No consensus on city vote change plan

No consensus on city vote change plan // Published April 2, 2009 in Herald Sun

FairVote North Carolina Executive Director Torrey Dixon is quoted in this article on a Durham hearing about the possibility of switching to instant runoff voting.

DURHAM -- Experts united in their dislike for the Durham County Board of Elections' proposal that the city elect its leaders through plurality votes nonetheless couldn't agree Wednesday on whether it should instead try a novel "instant runoff" system.

The chief drawback of such a system -- first tested in this state in 2007 by Cary and Hendersonville -- is that while it might work in this year's upcoming ward-based City Council election, it could cause problems in 2011 when the council seats up for grabs will be elected at large, Duke University professor Donald Horowitz said.

In elections like that, "it seems perfectly possible [for instant runoffs] to produce strange results," Horowitz told the 20 or so people who attended a League of Women Voters forum on the city's election system.

But advocates said instant runoffs -- which ask voters to indicate their second- and third-choice candidates, which come into play if no one wins an outright majority of first-choice ballots -- can produce more legitimate results than a plurality system while also helping communities avoid the costs of running two elections in a cycle like the city does now.

"Plurality would be the worst possible scenario," said Torrey Dixon, executive director of FairVote North Carolina, a group that supports the instant-runoff ballot. "It gives the possibility that a candidate detested by the overwhelming majority of voters can win."

Wednesday's forum came as the City Council prepares for a public hearing next Monday on the elections board's proposal that it do away with the primary the city holds in October every odd-numbered year to winnow the field of council and mayoral candidates.
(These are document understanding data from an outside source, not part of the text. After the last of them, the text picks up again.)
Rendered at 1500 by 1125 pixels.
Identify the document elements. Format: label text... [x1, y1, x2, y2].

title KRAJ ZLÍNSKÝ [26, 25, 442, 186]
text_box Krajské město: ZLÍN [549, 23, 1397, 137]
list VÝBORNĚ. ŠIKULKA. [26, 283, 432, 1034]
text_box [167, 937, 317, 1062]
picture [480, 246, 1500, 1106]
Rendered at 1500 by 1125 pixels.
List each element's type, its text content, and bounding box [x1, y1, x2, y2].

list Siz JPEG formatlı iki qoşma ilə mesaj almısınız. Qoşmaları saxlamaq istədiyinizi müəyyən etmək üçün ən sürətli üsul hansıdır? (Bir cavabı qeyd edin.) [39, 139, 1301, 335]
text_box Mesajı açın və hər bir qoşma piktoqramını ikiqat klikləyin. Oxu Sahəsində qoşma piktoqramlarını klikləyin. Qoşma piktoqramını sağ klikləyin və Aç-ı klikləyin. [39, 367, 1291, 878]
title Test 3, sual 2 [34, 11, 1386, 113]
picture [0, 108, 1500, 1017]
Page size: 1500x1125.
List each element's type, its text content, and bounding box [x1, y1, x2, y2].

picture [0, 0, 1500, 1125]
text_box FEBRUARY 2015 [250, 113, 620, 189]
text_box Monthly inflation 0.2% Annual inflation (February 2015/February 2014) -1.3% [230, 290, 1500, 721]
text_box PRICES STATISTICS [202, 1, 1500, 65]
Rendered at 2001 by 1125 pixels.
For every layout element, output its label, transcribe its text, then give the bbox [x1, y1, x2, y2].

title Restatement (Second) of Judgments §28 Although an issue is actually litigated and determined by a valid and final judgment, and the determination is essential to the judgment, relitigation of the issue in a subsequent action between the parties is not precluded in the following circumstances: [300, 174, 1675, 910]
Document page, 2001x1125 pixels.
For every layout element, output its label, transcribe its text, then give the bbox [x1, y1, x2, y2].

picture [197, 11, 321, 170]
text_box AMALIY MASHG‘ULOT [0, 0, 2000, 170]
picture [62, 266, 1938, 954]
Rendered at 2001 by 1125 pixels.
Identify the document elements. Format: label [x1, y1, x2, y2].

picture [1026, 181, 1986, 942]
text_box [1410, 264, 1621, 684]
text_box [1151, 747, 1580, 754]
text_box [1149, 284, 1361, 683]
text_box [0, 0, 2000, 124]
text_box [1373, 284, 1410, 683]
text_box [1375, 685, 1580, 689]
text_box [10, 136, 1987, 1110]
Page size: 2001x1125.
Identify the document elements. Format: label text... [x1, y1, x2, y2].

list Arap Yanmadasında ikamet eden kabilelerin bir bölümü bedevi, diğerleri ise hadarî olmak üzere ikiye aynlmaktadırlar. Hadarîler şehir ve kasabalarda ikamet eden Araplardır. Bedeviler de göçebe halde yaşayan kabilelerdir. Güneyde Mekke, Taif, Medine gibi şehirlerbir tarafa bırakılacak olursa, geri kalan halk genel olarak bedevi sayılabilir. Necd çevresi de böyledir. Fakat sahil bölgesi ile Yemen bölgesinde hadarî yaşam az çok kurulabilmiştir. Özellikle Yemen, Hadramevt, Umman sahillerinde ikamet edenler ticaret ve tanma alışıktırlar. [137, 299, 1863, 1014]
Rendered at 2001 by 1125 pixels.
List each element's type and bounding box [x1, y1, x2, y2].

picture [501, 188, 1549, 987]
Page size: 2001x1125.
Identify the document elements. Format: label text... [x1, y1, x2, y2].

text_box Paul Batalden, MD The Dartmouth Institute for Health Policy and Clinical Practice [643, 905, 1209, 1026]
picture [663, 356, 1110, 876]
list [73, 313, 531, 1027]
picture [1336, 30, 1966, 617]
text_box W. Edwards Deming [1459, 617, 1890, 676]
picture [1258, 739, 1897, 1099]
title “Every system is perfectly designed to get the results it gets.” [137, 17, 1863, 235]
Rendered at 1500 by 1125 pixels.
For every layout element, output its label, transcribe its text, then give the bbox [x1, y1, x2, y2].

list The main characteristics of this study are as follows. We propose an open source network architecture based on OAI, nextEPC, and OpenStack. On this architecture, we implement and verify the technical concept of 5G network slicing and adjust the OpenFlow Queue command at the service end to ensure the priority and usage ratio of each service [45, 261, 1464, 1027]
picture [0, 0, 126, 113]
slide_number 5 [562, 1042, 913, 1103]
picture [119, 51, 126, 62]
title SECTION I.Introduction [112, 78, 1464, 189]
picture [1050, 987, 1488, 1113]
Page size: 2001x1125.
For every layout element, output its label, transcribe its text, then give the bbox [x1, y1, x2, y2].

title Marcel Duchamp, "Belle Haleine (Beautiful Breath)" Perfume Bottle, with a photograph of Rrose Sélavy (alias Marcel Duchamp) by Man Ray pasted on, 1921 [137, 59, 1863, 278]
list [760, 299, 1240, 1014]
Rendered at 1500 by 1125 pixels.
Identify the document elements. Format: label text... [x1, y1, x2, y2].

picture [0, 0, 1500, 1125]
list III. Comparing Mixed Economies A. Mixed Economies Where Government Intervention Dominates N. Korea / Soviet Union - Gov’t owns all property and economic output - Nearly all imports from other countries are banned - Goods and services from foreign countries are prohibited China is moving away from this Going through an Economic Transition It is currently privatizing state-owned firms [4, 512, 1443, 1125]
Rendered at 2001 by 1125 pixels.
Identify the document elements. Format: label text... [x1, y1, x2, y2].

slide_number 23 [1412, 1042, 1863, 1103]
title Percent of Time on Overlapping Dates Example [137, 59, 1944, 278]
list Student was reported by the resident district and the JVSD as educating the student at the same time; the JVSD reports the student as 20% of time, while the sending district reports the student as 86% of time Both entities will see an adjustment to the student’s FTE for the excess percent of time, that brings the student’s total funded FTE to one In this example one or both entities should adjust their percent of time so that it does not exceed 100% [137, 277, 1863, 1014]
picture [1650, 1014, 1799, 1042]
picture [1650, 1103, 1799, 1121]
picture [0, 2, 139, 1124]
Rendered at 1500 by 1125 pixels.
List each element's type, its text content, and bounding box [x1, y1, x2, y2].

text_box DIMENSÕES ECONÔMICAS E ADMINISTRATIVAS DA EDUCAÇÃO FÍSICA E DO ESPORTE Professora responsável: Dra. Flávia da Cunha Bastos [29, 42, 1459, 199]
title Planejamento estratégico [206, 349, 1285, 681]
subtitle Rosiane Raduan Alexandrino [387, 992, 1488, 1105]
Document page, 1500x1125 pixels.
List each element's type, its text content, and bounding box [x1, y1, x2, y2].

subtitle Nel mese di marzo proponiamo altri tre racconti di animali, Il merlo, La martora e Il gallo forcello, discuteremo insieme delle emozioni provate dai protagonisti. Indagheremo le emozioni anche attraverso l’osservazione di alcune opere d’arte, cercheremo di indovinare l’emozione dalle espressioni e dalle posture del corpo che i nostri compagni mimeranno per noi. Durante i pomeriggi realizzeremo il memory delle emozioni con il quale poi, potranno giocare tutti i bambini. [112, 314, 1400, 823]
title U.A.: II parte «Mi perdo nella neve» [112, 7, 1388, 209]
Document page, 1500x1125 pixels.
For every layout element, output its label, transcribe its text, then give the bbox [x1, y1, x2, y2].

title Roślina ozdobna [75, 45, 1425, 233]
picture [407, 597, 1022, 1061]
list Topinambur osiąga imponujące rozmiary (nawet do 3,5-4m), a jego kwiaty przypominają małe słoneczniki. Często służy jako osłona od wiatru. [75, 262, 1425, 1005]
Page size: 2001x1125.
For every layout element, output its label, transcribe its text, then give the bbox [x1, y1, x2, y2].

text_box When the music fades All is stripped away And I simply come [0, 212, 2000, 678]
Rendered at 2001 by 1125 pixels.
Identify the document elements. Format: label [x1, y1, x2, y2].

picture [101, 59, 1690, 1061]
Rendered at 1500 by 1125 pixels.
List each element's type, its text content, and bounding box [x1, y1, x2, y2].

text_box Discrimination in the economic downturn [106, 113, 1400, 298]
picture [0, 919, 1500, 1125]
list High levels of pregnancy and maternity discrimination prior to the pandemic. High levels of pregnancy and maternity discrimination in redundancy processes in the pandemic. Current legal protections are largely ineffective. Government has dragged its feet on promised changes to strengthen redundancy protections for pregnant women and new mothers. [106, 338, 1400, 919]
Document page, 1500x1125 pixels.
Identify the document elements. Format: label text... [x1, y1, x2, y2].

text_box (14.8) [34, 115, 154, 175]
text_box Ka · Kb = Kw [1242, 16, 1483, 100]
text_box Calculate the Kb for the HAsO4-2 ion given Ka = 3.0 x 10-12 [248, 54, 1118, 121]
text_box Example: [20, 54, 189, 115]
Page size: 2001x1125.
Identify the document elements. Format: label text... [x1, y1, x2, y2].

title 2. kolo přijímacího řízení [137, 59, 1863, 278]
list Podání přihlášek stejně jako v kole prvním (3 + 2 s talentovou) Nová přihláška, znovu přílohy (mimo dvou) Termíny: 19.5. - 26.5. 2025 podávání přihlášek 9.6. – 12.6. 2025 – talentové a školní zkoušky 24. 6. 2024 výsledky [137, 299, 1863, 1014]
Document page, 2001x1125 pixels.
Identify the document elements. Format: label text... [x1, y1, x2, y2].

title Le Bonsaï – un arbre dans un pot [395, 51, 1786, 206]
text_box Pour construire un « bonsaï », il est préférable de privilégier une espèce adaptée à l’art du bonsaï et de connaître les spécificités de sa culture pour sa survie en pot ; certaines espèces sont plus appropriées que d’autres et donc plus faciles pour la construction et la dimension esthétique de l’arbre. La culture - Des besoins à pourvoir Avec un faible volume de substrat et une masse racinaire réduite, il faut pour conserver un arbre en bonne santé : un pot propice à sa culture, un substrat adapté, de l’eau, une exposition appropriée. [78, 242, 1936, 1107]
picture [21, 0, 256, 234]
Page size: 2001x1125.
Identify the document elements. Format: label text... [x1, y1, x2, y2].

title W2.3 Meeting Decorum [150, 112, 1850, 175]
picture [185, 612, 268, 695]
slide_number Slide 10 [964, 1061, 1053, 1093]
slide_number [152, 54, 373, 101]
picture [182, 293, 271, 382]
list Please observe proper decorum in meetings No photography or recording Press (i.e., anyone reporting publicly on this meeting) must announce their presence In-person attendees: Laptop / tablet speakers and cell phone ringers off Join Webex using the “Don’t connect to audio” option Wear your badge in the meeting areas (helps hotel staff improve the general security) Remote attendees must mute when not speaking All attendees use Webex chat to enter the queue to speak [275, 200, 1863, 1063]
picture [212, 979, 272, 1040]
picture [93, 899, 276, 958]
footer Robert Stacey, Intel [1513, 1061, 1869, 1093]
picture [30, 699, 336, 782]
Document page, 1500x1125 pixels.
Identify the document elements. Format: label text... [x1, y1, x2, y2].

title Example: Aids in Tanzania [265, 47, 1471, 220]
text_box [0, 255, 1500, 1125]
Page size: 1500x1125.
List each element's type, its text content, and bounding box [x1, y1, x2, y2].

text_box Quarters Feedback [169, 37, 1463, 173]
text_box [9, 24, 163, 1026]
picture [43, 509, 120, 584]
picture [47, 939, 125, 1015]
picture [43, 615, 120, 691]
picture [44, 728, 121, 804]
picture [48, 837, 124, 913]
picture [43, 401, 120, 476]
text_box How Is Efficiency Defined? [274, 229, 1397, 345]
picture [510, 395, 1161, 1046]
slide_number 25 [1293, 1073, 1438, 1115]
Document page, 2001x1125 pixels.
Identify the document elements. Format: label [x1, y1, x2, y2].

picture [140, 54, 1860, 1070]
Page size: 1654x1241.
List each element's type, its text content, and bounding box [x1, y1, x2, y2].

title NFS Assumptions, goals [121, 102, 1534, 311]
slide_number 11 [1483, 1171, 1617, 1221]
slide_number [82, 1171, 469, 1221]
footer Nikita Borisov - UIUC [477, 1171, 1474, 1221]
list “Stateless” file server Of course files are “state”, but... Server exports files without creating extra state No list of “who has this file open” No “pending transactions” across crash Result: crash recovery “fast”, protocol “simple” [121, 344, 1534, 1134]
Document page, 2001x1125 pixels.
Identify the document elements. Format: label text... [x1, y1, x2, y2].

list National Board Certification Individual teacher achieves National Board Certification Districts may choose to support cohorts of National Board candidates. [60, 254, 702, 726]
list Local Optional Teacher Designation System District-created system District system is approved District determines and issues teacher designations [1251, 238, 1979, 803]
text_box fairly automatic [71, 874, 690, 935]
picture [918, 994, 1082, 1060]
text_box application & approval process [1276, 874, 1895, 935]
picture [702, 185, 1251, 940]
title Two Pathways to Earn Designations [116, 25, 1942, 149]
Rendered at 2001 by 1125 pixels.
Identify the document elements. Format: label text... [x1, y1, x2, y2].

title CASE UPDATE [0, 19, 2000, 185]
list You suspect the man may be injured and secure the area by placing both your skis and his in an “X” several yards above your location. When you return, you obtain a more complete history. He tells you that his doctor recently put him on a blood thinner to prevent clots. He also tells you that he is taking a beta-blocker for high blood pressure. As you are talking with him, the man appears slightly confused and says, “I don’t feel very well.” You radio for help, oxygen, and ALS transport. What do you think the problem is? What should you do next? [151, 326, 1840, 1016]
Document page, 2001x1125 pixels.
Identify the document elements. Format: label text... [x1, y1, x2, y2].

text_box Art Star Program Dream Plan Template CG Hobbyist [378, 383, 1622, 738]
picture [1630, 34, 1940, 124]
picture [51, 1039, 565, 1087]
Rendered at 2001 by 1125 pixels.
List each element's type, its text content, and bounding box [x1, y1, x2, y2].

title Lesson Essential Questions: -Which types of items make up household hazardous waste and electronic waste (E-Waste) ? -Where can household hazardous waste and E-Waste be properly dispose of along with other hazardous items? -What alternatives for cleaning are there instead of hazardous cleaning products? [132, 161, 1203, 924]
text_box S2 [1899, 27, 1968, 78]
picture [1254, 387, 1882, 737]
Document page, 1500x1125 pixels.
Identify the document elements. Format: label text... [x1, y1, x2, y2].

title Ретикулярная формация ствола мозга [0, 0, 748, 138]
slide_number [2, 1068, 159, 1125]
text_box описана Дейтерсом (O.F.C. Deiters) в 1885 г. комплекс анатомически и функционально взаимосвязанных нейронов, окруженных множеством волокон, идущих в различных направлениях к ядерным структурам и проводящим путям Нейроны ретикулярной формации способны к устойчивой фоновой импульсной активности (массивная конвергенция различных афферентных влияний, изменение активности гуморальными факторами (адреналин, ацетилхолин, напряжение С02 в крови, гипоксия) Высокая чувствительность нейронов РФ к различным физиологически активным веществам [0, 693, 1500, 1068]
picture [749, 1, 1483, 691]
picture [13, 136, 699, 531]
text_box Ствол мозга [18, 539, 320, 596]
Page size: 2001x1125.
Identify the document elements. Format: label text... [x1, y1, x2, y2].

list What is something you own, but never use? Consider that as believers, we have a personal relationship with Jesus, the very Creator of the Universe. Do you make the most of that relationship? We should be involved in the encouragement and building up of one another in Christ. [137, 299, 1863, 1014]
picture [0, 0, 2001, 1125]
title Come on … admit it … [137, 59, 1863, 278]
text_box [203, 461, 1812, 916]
The board and its director, Mike Ashe, say eliminating the primary and instituting election by plurality would save the city about $170,000 every election cycle.

The October primary is also a low-turnout affair, usually drawing only 11 to 15 percent of the city's registered voters to the polls, said Judie Burke, president of the League of Women Voters of North Carolina. The general election that follows it in November always draws better.

Few who spoke in Wednesday's forum signaled any favor for the plurality system. Its main drawback, as Dixon said, is that in fields with three or more candidates, the winner doesn't necessarily need 50 percent of the vote.

But Horowitz and others noted that instant-runoff elections can also yield plurality winners. Such an outcome is possible in situations where there are more than three candidates, or if a significant number of voters hold back some of their potential choices.

The council's upcoming hearing could set up a May 4 vote on whether to change the election system. One member who attended Wednesday's forum, Councilman Howard Clement, said he's already being lobbied by local activists.

"I'm getting a lot of calls from people telling me what I better do," he said, indicating in answer to a question that they're coming from "people representing" the leaders of the Durham Committee on the Affairs of Black People.